I hope the sugary encouragement helped and that the little ones are happy bottle babies now!


----------



## heather1029 (Apr 4, 2012)

Just want to say THANKS to everyone!

The sugar trick worked. 

Per our Vet, we gave each of them 2 pints of electrolyte powder yesterday afternoon (which they drank, no problem) then gave them each 1 pint of milk replacement (which they drank easily) last night!

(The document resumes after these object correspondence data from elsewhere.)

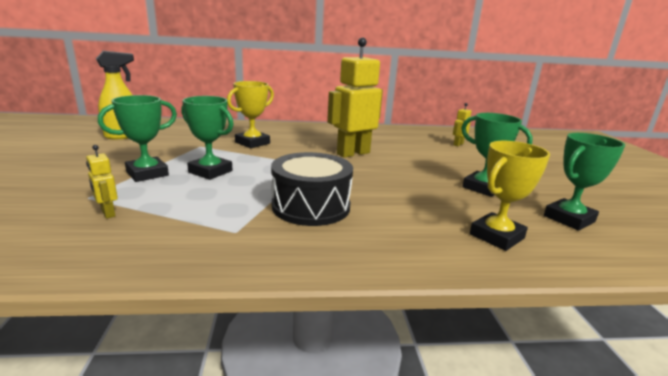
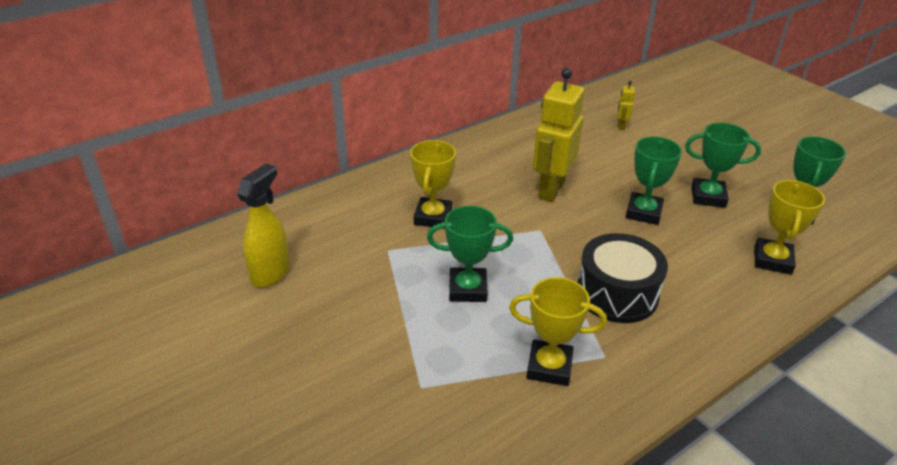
camera: 30 degrees left, 15 degrees up
yellow robot [86,145,118,219] -> none
green trophy [98,95,177,182] -> green trophy moved to [626,137,682,225]
none -> yellow trophy [509,277,607,386]

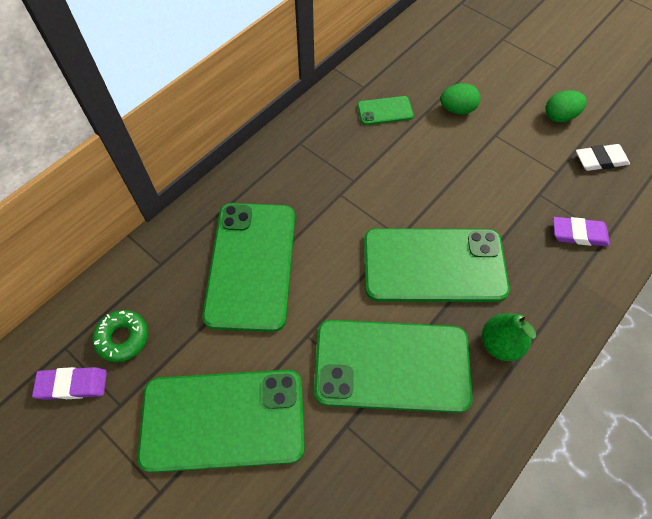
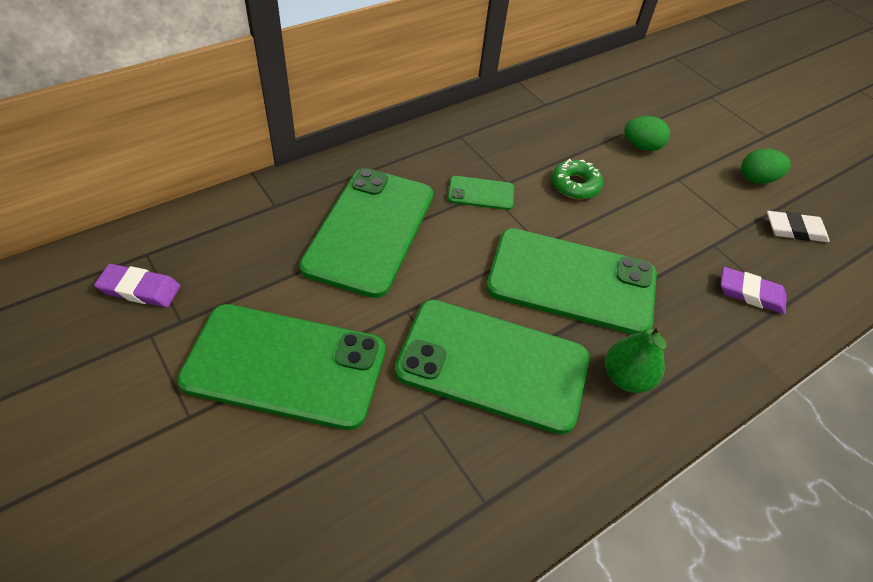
camera: 10 degrees right, 10 degrees down
green donut [92,310,148,362] -> green donut moved to [552,159,603,199]
green phone [357,96,414,125] -> green phone moved to [448,176,514,210]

This morning, they were up and going- and might I add, very rambunctious! They drank 3 pints this morning with no problems. 

Thanks again!


----------



## Stubbornhillfarm (Apr 4, 2012)

Glad to hear it!  

You may want to consider restricting them to 2qts per feeding,  per animal, twice a day instead of 3 qts.  3 may be a bit much for their little systems to handle and they may scour.  Just going by experience it is pretty common and if you can avoid it, that is the best plan.  So awesome to have bottle babies around.  We don't this year and I miss it!


----------



## redtailgal (Apr 4, 2012)

Stubbornhill...........three pints is only a quart and a half.    Six pints a day would be only 3 quarts........not enough for a holstein.  but you are right, 2 quarts or 8 pints a day is about right, when the calves are ready to drink that much.


----------



## Stubbornhillfarm (Apr 4, 2012)

Good catch!  I guess I should pay attention to the pints vs quart measurement!


----------



## redtailgal (Apr 4, 2012)

lol, I only caught it because I am prone to measure in pints around here.


----------